Besuch der Prager Burg
Eine Geschichte, die bis in die Zeit der Böhmen zurückreicht
Als Wahrzeichen von Tschechien und größte mittelalterliche Burganlage der Welt zieht die Pražský hrad, die Prager Burg, jährlich Millionen Menschen an. Mit einer Ausdehnung von fast einem Kilometer von Ost nach West dominiert ihre gewaltige Silhouette das gesamte Stadtbild.
Die Anlage wurde im Jahr 870 durch den ersten böhmischen Fürsten Bořivoj gegründet. Die heutige Architektur geht maßgeblich auf die Umgestaltungen unter Kaiserin Maria Theresia zurück. Während ein Großteil der Gebäude die ehemaligen königlichen Gemächer beherbergt, umfasst der Komplex zudem weitläufige Gärten, malerische Häuser aus dem 16. Jahrhundert sowie die imposante gotische Veitsdom und die romanische St. Georgs-Basilika.

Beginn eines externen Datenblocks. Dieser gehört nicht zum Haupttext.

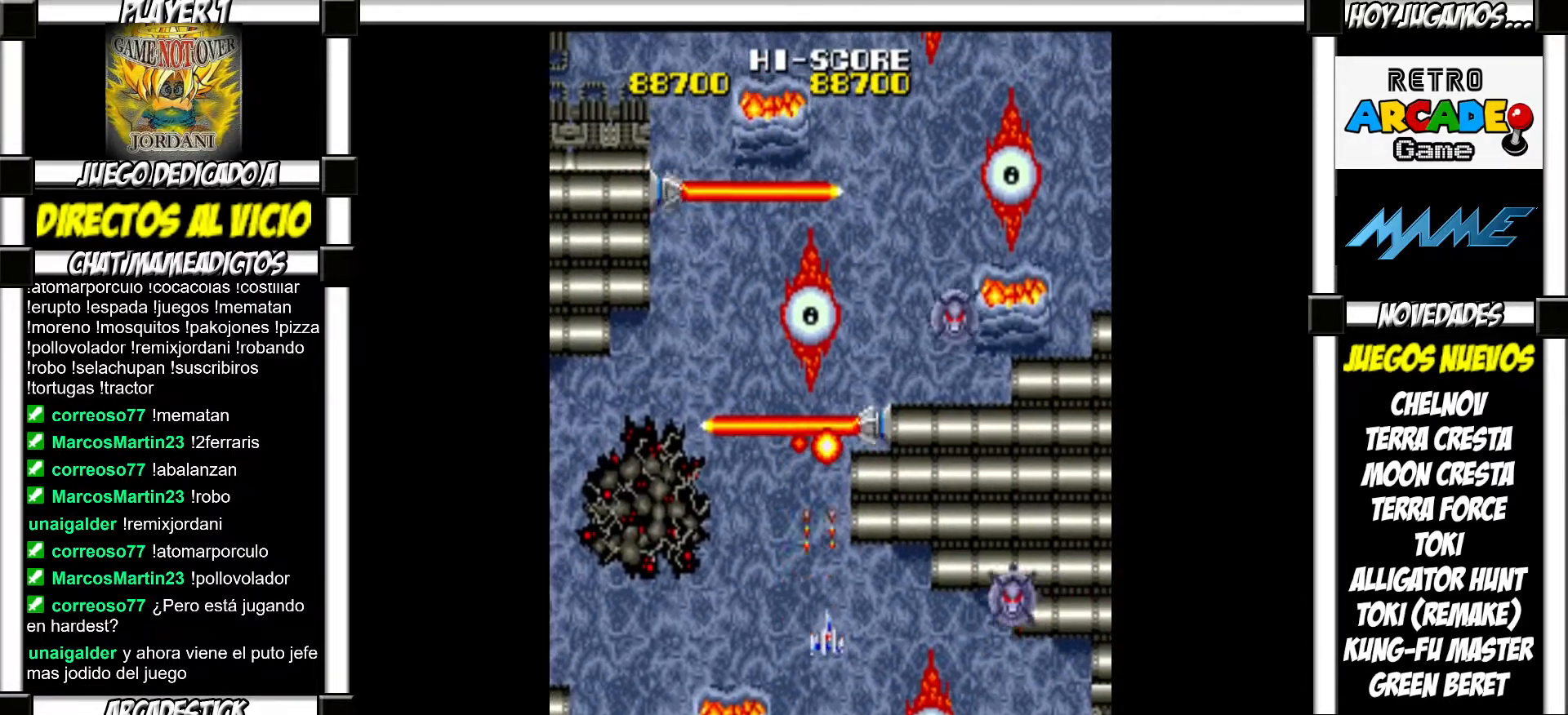
{"buttons": [], "events": [[33, "SQUARE", "down"], [83, "SQUARE", "up"], [167, "SQUARE", "down"], [233, "SQUARE", "up"], [317, "SQUARE", "down"], [367, "SQUARE", "up"], [433, "SQUARE", "down"], [500, "SQUARE", "up"]]}
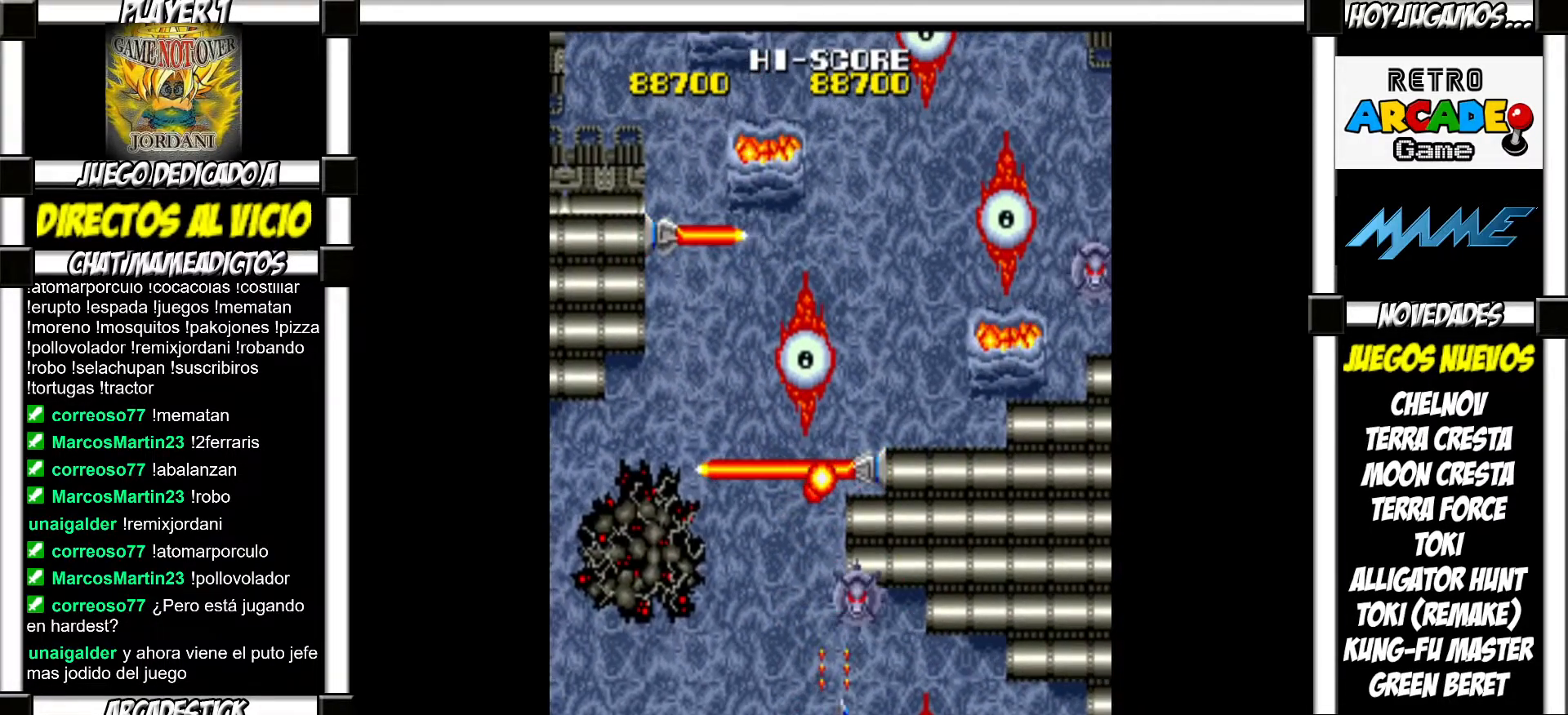
{"buttons": ["SQUARE"], "events": [[67, "SQUARE", "down"], [150, "SQUARE", "up"], [217, "SQUARE", "down"], [283, "SQUARE", "up"], [350, "SQUARE", "down"], [417, "SQUARE", "up"], [500, "SQUARE", "down"]]}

Was es im Inneren zu entdecken gibt
Die Zlatá ulička, das Goldene Gässchen, war einst als Gasse der Goldschmiede bekannt und wird unter der Hausnummer 15 thematisiert. Achte besonders auf das Haus Nummer 22, in dem der berühmte Prager Schriftsteller Franz Kafka lebte. Am Ende der Gasse kannst du die Verliese des Daliborka-Turms besichtigen.
Der erste Burghof öffnet sich durch ein monumentales Skulpturenportal, das den Kampf der Titanen zeigt. Das imposante Matthias-Tor gilt als das älteste Portal der gesamten Anlage. Pünktlich um 12:00 Uhr findet hier die feierliche Wachablösung statt, die mit blauen Uniformen, Musikbegleitung und dem Hissen der Flagge etwa zwanzig Minuten dauert.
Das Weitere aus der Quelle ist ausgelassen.